The energy-separation curve for two atoms, a distance, r, apart is: U(r)=−A/r^m+B/r^n
Derive and expression for the stiffness of the bond at the equilibrium spacing, in terms of A, B, m, n, and r0.
S=dF/dr at r=r0:
I don't know what F is, but
dU/dr = Am/r^(m+1) - Bn/r^(n+1)
So, plug in r0 and you have
dU/dr(r0) = Am/r0^(m+1) - Bn/r0^(n+1)
To derive the expression for the stiffness of the bond at the equilibrium spacing, we need to find the derivative of the potential energy function U(r) with respect to the distance r, and then evaluate it at the equilibrium spacing r0.
First, let's find the derivative of U(r) with respect to r:
dU/dr = d(-A/r^m + B/r^n)/dr
To differentiate the terms with respect to r, we need to use the power rule for differentiation. The power rule states that if we have a function of the form f(x) = x^k, then the derivative df/dx is given by df/dx = kx^(k-1).

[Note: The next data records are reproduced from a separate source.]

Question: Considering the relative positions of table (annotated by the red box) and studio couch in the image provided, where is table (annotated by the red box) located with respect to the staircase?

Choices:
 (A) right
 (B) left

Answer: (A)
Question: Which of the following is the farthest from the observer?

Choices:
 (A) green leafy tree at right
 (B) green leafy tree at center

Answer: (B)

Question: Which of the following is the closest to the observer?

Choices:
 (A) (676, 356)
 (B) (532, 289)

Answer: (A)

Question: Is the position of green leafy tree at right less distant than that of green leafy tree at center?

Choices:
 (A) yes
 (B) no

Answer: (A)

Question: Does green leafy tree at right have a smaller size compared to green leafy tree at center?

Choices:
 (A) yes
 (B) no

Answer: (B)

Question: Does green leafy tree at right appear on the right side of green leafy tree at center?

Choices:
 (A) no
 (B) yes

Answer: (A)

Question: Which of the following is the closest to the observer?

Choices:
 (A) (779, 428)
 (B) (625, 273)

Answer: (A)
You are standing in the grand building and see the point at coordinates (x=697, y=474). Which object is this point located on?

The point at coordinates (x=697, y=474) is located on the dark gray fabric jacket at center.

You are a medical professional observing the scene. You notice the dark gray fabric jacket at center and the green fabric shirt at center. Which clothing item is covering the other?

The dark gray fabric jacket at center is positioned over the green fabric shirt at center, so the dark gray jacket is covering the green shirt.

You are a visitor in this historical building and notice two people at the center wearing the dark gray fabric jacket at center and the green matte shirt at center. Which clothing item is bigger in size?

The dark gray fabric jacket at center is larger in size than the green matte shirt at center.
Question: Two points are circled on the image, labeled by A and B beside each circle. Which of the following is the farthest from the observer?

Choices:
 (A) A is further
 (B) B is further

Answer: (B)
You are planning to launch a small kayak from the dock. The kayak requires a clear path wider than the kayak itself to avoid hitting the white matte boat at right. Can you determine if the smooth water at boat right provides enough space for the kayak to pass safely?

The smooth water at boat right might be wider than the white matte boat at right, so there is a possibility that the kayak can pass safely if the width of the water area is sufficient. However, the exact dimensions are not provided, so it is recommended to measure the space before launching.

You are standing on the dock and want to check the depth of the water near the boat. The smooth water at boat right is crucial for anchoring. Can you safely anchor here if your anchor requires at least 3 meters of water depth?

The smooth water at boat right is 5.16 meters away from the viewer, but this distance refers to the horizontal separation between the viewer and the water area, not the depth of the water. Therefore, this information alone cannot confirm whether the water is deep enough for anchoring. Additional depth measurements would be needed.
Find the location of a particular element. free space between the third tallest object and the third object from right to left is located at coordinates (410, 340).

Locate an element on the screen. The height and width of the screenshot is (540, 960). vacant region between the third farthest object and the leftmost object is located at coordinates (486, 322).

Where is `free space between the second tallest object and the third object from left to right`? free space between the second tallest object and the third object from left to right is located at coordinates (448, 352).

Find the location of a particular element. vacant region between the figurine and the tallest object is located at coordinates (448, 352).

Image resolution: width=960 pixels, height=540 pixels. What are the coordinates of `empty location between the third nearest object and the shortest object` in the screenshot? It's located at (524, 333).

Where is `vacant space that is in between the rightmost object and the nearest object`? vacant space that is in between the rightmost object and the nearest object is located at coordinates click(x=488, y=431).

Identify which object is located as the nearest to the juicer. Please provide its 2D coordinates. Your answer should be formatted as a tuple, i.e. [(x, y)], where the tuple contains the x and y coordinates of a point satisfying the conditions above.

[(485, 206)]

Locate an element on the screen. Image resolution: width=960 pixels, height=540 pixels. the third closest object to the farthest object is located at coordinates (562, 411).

Applying the power rule to the terms in U(r), we get:
dU/dr = (Am/r^(m+1)) - (Bn/r^(n+1))
Now, we can evaluate this derivative at the equilibrium spacing r0. Let's call the derivative at r=r0 as S (stiffness). So, we have:
S = dU/dr evaluated at r0
S = [(Am/r0^(m+1)) - (Bn/r0^(n+1))] evaluated at r=r0
S = Am/r0^(m+1) - Bn/r0^(n+1)
Therefore, the expression for the stiffness of the bond at the equilibrium spacing r0 is:
S = Am/r0^(m+1) - Bn/r0^(n+1)
This expression represents the stiffness of the bond and is written in terms of constants A, B, exponents m and n, and the equilibrium spacing r0.